Christmas … what happened?


Christmas, candles lit


in welcome windows


Christmas, shopping buy


buy buy and screw the budget


Christmas, overeating venison


hit the booze pop the champers


get pissed while millions


all around the world will starve


to death during Christmas,


without a home; Christmas


in a cardboard box outside


Christmas, new expensive


clothes for wild and sex-filled


parties fucking up a happy


marriage or two or more


making matches that won’t


last over the New Year


Christmas, drunken fights


in pubs and in the street


Christmas, chic diamonds,


bored dining at the chic silver


crystal and over-boring restaurant


soft Christmas music in the


background fake laughter


all around, much of the


excessive chow left over


thrown out, it’s Christmas.


Christmas, ‘must go to


the in-laws, bloody hell’


Christmas, ‘family get-


together’ only once a year,


thank G-d!

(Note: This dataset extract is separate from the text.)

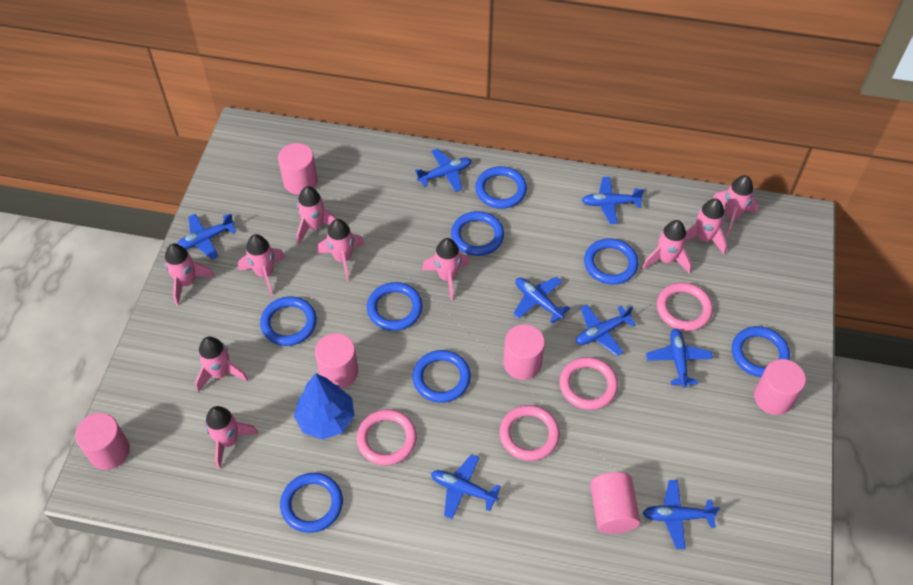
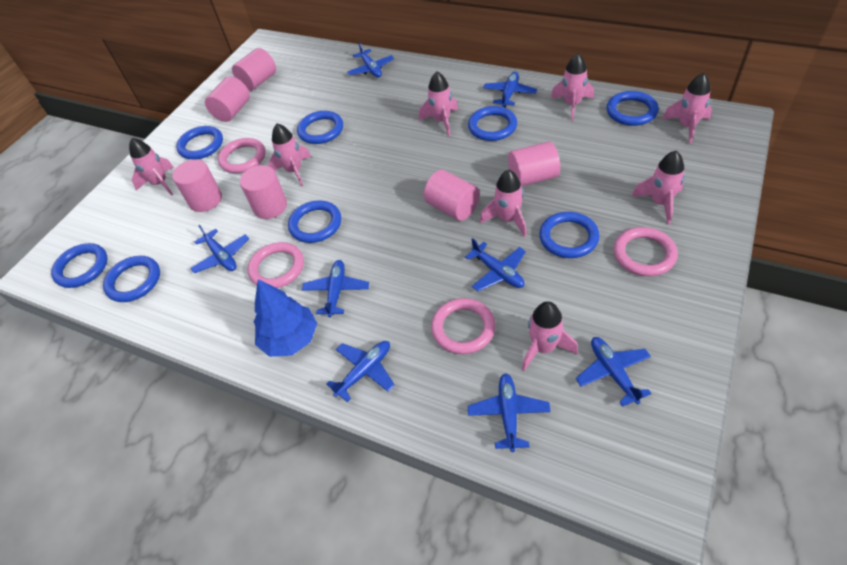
pink rocket: [164,244,214,306] [195,336,248,392] [205,406,258,469] [238,234,286,296] [297,186,338,245] [317,219,364,281] [422,238,470,300] [642,220,692,274] [686,198,727,255] [713,175,759,236] = 10 -> [129,138,174,196] [268,123,311,186] [419,72,458,136] [480,170,527,237] [522,301,578,371] [550,53,594,121] [631,151,685,224] [662,73,712,144] = 8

Oh, shit, He’s


also in the Christmas scene


together with His Son


Christmas, Birthday of


the Saviour who was


not saved … just like


that soldier in a far-off


foreign desert land


fighting in the name of


G-d or the present leader


of his saviour country, even


during what they still call


The Merry Christmas Season.


Christmas again.


I cannot help but wonder


each and every year


what –


in G-d’s name –


what the hell


ever happened


to Christmas,


Peace On Earth?


© 2006 Ruth Deborah Rey

So true.

That about sums up my reasons of hibernation for the day Ruth, thanks.

Maybe that is why I am here in the countryside here in

France and not the glitzy city of London with the banking boys

and the need for keeping up with the Beckhams.